Ayrılık konuşmasını yaparken iki soru sordu bana ağabey.
- Aklına günde kaç defa geliyorum? dedi.
Sustum ağabey cevap veremedim... Derin bir iç çekerek,
- Kimlere bizden bahsediyorsun? dedi.
Yine sustum. İçim yana yana, sustum. Bağırmak istiyordum, boğazımdaki düğüm izin vermiyordu. Yutkunamıyordum. Laflarıyla öldürüyordu, sesimi bile çıkartmıyordum. Cevap vermeyince arkasını döndü, geldiği gibi gitti. Bir insan gitme kararını aldıysa zaten hiç olmamışız demekti ağabey. Bunu hiç bilmedi..
Sana birkaç sır verebilir miyim Ağabey?
Aklımdan hiç çıkmıyordu
Ama o " Aklımdan çıkmıyorsun" dememi bekledi. Bense hiç söylemek istemedim. Bahsetmedim ağabey kimselere.
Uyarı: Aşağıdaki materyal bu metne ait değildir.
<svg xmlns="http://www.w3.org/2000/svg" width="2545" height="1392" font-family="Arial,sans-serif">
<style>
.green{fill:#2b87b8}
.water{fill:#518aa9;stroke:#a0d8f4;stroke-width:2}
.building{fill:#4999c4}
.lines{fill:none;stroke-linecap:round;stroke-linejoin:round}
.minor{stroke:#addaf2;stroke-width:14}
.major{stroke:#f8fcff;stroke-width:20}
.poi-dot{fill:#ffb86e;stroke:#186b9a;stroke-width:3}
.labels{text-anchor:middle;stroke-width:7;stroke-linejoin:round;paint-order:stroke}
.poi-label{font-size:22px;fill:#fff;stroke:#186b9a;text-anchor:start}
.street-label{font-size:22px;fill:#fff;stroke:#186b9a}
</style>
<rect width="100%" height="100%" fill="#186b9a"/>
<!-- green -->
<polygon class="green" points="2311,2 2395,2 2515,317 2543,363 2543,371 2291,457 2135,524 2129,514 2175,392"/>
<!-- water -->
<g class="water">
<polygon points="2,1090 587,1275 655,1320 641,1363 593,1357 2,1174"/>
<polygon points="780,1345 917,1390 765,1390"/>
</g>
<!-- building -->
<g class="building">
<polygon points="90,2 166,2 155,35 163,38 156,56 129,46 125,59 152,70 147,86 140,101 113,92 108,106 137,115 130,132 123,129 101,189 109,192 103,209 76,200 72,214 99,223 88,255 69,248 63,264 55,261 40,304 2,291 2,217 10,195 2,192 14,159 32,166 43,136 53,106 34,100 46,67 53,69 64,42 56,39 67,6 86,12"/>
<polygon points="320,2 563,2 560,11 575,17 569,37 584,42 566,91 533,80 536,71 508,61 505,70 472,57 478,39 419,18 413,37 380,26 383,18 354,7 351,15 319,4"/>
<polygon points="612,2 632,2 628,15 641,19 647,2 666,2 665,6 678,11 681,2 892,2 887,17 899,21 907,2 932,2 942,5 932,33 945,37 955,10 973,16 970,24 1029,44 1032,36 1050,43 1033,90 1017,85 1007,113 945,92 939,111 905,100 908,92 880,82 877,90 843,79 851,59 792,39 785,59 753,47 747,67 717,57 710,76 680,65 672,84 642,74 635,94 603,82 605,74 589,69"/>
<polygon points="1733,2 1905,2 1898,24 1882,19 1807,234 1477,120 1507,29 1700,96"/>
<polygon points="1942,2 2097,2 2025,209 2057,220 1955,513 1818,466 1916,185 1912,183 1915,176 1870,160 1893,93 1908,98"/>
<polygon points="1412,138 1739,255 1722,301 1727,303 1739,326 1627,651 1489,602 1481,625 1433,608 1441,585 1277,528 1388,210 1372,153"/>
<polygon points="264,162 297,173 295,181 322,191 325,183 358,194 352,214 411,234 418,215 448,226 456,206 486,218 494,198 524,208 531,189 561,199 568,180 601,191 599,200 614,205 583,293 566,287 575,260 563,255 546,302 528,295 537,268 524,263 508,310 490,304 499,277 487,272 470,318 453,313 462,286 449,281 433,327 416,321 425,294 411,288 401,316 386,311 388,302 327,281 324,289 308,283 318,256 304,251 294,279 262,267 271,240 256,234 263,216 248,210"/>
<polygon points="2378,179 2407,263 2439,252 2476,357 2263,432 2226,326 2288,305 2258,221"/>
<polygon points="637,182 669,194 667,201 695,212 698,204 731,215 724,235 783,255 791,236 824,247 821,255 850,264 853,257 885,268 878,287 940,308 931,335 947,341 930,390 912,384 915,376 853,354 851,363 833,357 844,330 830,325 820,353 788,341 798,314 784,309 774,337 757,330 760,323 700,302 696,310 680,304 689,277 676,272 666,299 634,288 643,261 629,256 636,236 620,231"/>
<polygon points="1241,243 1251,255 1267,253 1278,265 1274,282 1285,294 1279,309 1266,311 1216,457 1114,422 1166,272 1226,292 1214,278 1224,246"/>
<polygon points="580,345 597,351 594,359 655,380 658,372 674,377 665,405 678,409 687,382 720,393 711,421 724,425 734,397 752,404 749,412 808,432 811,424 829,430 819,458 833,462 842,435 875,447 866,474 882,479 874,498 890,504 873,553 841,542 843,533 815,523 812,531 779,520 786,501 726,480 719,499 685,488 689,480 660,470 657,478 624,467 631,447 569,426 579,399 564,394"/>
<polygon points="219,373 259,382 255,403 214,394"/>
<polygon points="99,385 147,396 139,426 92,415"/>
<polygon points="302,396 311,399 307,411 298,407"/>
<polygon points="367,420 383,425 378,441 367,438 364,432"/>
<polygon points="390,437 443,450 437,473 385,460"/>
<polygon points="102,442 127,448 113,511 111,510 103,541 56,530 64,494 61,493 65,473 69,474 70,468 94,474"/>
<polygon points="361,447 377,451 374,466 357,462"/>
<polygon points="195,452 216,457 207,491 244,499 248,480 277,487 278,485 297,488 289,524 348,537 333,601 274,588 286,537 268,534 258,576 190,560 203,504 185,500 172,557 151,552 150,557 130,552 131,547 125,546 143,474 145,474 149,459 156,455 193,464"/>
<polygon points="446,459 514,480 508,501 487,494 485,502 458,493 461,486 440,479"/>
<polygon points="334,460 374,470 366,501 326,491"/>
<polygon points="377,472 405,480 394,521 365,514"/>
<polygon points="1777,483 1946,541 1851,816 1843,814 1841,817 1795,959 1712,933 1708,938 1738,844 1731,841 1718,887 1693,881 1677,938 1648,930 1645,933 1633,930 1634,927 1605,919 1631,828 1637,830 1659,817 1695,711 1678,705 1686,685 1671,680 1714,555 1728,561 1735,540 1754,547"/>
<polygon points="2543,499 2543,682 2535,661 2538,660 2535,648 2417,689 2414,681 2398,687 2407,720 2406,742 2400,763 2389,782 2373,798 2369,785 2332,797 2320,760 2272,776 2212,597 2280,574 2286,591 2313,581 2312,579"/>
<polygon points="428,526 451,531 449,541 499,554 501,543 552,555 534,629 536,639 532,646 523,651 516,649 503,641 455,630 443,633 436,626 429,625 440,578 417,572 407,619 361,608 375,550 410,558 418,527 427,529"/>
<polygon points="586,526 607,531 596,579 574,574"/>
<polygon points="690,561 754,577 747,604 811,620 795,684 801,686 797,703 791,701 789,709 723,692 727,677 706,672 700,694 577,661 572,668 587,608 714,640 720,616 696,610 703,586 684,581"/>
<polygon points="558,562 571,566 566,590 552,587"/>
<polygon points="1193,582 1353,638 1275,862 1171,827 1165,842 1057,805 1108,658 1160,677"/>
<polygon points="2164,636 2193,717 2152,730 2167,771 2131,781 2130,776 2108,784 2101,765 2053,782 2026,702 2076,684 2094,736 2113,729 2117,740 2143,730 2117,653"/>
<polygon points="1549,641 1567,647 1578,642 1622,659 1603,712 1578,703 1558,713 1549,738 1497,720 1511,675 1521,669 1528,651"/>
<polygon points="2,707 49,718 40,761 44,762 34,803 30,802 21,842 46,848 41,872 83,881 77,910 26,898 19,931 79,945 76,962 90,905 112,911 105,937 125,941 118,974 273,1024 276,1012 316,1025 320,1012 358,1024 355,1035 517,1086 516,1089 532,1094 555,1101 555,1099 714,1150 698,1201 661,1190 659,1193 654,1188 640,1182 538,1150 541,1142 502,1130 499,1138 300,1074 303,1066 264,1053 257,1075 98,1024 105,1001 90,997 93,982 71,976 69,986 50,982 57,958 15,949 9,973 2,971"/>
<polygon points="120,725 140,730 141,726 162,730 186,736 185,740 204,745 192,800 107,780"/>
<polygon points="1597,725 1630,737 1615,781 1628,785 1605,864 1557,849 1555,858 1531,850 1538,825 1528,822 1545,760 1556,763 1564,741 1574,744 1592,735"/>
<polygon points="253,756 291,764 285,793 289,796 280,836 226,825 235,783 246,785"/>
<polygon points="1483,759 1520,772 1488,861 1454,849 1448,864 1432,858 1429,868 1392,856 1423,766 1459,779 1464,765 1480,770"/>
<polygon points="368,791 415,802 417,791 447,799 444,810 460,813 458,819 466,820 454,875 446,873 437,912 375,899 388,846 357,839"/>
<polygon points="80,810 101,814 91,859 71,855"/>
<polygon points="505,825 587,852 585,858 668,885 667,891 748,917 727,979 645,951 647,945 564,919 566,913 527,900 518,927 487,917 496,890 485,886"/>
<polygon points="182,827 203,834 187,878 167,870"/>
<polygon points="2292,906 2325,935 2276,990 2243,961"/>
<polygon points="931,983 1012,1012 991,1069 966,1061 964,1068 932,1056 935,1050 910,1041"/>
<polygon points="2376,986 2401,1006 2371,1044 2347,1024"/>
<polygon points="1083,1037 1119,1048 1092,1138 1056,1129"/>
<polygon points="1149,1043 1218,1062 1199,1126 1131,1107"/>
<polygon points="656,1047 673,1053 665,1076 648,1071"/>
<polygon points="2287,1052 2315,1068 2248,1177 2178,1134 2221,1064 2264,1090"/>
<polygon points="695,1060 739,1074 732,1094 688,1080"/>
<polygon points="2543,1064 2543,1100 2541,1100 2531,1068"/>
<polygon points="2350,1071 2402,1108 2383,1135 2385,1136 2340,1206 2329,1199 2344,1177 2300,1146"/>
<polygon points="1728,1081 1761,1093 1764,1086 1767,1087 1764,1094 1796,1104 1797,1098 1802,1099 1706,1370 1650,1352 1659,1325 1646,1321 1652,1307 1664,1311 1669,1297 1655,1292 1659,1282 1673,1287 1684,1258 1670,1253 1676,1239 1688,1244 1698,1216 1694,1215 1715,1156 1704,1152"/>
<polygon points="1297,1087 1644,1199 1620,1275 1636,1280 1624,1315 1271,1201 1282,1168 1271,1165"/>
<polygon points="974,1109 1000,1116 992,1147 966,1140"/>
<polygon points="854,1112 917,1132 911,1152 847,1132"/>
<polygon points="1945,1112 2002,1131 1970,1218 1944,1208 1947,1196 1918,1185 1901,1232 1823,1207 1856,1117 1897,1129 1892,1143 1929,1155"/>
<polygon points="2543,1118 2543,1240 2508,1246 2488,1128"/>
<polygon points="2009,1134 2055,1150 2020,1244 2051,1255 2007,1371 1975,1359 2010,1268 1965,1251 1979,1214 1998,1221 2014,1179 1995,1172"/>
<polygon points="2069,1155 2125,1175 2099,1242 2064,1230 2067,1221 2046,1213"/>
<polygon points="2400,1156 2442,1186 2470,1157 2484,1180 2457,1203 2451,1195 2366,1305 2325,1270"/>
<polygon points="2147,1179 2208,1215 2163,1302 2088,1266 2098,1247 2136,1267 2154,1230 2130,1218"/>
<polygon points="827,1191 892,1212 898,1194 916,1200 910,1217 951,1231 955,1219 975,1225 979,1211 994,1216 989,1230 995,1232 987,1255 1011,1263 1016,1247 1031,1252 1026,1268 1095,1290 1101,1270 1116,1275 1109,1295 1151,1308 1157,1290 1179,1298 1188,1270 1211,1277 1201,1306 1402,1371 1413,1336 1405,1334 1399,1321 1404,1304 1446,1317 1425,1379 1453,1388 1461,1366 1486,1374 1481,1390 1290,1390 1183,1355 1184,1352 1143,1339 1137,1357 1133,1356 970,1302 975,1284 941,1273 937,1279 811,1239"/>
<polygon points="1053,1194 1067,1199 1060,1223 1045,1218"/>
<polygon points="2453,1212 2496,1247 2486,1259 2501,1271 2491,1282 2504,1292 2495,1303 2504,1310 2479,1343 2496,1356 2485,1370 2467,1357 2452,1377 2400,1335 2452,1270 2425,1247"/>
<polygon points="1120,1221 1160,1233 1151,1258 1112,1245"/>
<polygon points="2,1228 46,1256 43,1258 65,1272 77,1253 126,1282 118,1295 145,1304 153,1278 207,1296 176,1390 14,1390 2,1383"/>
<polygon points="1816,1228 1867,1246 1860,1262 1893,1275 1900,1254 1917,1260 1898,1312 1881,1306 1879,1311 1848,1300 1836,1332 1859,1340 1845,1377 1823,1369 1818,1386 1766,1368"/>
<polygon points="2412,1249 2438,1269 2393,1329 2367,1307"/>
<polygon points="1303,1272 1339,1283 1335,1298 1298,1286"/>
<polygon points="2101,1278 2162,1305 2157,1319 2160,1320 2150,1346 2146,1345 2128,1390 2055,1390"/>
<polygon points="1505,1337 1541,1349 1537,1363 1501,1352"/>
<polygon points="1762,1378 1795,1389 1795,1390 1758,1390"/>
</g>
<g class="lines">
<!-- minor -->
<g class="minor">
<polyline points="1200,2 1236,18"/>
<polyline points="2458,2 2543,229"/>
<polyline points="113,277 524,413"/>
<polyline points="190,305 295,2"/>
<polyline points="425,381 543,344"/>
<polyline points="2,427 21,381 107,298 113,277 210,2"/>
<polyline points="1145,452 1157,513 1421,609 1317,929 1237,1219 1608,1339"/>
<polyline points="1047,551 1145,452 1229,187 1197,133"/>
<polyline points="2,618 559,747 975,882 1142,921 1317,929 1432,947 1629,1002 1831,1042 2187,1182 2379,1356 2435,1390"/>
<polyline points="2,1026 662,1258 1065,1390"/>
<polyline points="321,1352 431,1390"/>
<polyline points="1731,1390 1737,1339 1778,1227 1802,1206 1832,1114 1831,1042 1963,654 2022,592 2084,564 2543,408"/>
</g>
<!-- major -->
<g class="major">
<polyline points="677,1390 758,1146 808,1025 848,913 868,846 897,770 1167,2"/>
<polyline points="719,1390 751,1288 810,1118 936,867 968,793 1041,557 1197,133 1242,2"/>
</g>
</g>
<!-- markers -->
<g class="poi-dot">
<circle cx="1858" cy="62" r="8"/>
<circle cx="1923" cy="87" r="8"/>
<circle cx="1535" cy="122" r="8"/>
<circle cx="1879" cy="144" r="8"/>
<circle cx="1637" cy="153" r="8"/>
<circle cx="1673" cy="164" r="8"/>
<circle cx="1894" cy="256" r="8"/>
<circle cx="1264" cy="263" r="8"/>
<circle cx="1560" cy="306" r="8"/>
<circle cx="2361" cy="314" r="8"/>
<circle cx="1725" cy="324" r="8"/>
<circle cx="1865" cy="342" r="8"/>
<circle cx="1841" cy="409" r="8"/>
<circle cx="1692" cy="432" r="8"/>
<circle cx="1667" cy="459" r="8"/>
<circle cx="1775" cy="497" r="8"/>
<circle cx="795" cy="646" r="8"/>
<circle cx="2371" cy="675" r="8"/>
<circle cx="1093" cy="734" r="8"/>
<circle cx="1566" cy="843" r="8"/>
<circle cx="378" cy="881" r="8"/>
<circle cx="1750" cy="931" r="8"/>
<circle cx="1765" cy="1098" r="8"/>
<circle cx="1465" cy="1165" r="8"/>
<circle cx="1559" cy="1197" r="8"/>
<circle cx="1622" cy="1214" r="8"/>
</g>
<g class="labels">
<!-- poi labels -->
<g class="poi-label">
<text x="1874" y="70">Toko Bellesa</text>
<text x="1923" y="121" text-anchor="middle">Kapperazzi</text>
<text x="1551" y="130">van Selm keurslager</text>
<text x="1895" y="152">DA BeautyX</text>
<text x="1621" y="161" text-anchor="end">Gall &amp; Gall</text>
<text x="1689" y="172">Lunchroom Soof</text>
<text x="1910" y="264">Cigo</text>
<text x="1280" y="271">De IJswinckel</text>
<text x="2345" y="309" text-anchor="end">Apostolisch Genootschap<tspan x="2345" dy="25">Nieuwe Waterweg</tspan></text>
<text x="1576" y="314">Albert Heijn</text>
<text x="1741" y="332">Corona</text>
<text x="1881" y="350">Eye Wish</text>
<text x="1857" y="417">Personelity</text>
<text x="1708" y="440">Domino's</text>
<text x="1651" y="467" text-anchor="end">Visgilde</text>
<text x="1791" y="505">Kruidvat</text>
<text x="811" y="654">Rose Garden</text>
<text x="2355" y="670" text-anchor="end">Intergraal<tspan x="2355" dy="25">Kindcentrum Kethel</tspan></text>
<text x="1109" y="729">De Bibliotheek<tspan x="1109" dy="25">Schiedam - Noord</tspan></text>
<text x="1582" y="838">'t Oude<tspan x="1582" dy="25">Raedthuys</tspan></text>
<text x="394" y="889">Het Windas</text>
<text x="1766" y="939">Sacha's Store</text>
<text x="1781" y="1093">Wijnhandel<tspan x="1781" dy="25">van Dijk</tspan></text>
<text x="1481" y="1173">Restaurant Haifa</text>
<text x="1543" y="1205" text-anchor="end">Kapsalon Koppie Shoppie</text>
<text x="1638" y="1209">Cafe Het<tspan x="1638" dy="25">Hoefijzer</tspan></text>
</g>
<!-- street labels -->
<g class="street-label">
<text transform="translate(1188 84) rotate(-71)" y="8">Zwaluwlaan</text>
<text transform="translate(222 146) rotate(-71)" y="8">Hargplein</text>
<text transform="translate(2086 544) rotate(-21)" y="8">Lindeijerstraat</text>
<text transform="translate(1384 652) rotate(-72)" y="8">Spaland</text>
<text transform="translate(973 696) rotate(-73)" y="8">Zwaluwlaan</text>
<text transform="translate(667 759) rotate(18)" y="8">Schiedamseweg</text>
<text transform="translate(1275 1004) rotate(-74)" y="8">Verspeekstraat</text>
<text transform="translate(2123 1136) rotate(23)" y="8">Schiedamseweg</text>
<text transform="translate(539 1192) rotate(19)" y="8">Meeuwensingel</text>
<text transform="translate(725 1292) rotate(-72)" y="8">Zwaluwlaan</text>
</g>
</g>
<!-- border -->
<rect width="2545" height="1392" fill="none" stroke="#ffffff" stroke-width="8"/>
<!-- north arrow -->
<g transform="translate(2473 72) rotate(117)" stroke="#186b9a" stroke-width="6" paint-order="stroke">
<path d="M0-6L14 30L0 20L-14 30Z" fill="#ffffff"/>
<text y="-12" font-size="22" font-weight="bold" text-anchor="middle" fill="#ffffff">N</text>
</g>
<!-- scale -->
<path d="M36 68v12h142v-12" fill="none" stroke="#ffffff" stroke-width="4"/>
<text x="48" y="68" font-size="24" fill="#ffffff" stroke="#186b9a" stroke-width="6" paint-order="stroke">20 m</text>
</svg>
Bahsedemedim. Kıskandım. Onun saçları tenine değiyor diye, saçları olmak istiyordum. Onu nasıl bu kadar kötü olan insanlara anlatabilirdim?. Farklı bakış acı'larımız vardı; O şiirleri kimin yazdığını merak ederdi bense kimin yazdırdığının.. Bu yüzden bile olmazdı zaten..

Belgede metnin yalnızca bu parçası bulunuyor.